C’est vraiment si différent de la vraie vie, les réseaux sociaux ?

tell-everyone

Stupeur et tremblements : alors qu’hier encore ils postaient des selfies en amoureux qui transpiraient la guimauve et les paillettes, un couple d’amis vient de se séparer.

Je suis sûre que je n’ai même pas besoin de m’étendre sur la conversation qui a suivi, on les connaît bien les maux attribués aux réseaux sociaux. Ils nous font oublier toute notion d’intimité, ils nous éloignent les uns des autres, tout n’y est qu’apparence, ils nous rendent obsédés par notre identité … Et ce n’est pas l’histoire d’Essena O’Neill, cette australienne hyper connue sur Instagram qui a fait parler d’elle en déclarant que toute sa vie online était truquée et embellie, qui nous fera penser le contraire !

Ok, mais est-ce que notre comportement sur les réseaux sociaux est vraiment si différent de notre comportement pré-Facebook ?

On reformule plusieurs fois nos phrases, on retouche nos photos, on est une personne différente sur Facebook que sur Twitter, on a un compte Instagram pour les amis et un pour son blog … Il serait compliqué de dire qu’on est parfaitement honnêtes et entiers sur les réseaux sociaux. Ce n’est pas qu’on mente, c’est plutôt qu’on se mette légèrement en scène, qu’on décide de ce qui ne sortira pas des coulisses.

« Mise en scène », « coulisses », le choix de la métaphore théâtrale n’est pas une figure de style de ma part. Je reprends volontairement les mots d’Erving Goffman, sociologue américain. Mais ce brave Erving ne parlait pas des réseaux sociaux. Vu qu’il est mort en 1982, il aurait eu du mal ! Lui, il s’est intéressé à la façon dont on se comporte dans nos interactions quotidiennes en face à face, censées être siiiiii différentes d’Internet. Et figurez-vous qu’il notait déjà ces mécanismes qu’on attribue maintenant aux utilisateurs des réseaux sociaux.

Pour lui, on peut distinguer des moments de « scène » et des moments de « coulisses ». Dans les premiers, on adopte le rôle qui nous semble le plus adapté à la situation pour pouvoir produire l’effet qu’on veut.
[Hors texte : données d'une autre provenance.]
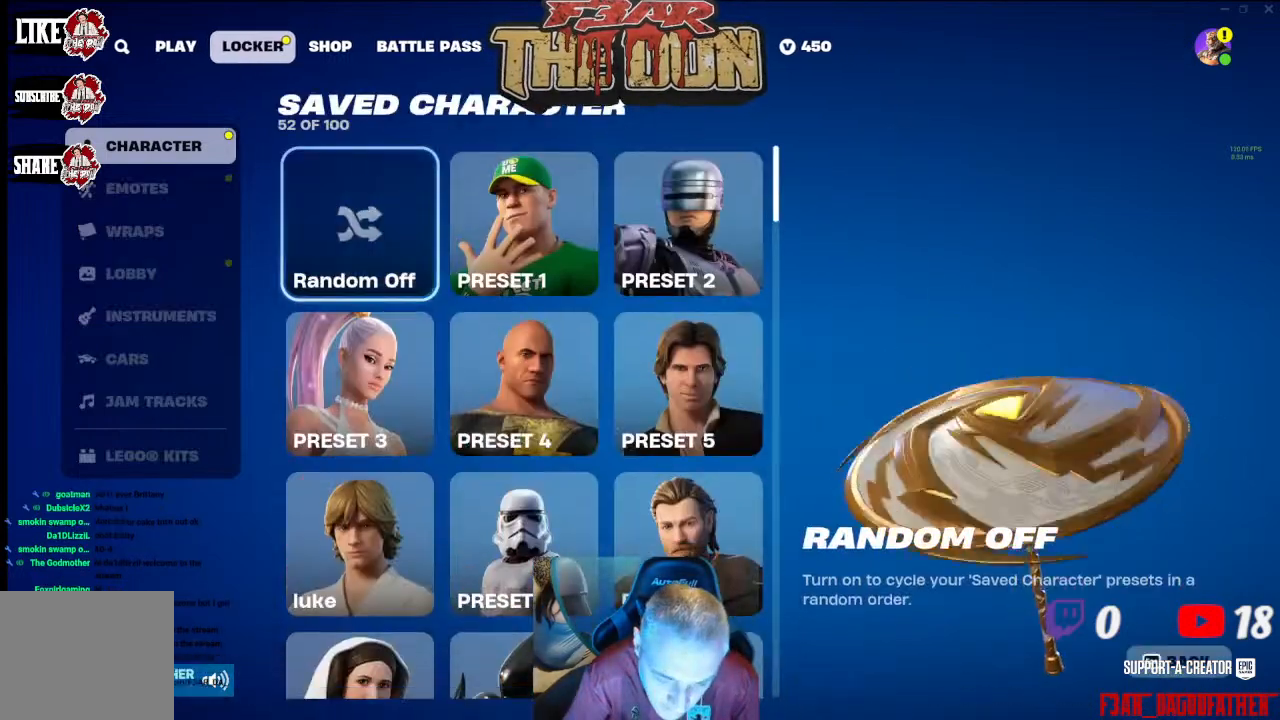
{"buttons": [], "left_stick": "center", "right_stick": "center", "events": [[200, "DPAD_UP", "down"], [367, "DPAD_UP", "up"]]}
Parfois on est « un étudiant », parfois « un passager de train », « un ami », « un parent », « un rencard » … On est d’accord qu’on n’est jamais exactement pareil dans toutes ses situations là, n’est ce pas ? Et pourtant on ne ment à personne, on s’adapte seulement à la situation et à ce qu’on sait intuitivement qu’on attend de nous. J’ai beau aimer les jeux de mots à deux balles, je n’en fait pas avec mes profs (ils ne savent pas ce qu’ils ratent). Dans les seconds, les coulisses, on peut exprimer toutes sortes de sentiments bruts et ne pas faire attention à ce qu’on dit ou ce qu’on fait. Ça marche pour quand on est tout seul, mais aussi avec certaines personnes très proches.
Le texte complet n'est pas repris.